Moka seemed happy with the conversation and with the men. They were guarding the front, they said, against occasional sabotage from those old, bypassed Eritrean factions who did business with the Saudis and knew no righteousness. Moonlight fell on the tribal slashes on the faces of these militiamen. Lady Julia dismounted and began to speak to some of them in Arabic. She used a delay in the conversation to fetch the ghost-white Christine down from the front seat and take her off on a little stagger among the rocks and cactus.

In the first crisp, enormous light we rolled between the unroofed buildings of the promised cool village. Above the higher mountains some ten miles south, amid tattered cloud, the last flashes of a night artillery barrage on the Hallal Front could be seen. Wherever the shells struck down there, great columns of dust rose and walked across the sky.

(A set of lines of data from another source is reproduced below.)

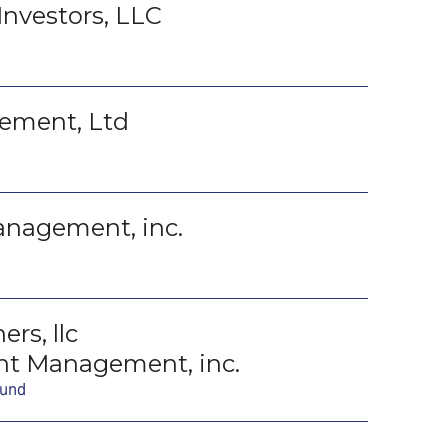
Investors, LLC
ement, Ltd
anagement, inc.
rs, llc
t Management, inc.
Fund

The truck slotted itself in under some stunted pines. Moka led us off to yet another Eritrean hut/bunker outside which, into a terrace of beaten earth, the casings of 122-millimeter shells had been hammered mouth first. Their flanged bases, with numerals and Cyrillic script clearly legible on them, provided a seat for the traveler. This ironic use of whatever was thrown at them was absolutely typical of the Eritreans, yet Lady Julia and I had stopped exclaiming about it for fear of setting Henry off.

We sat down and savored the cool morning air. Christine kept her eyes closed and let the faint breeze rinse her face. No one dared mention Masihi. Moka did not even utter his name as he staggered off to make inquiries, to seek out the barefoot doctor or the official of the Department of Public Administration who might know where the Frenchman was.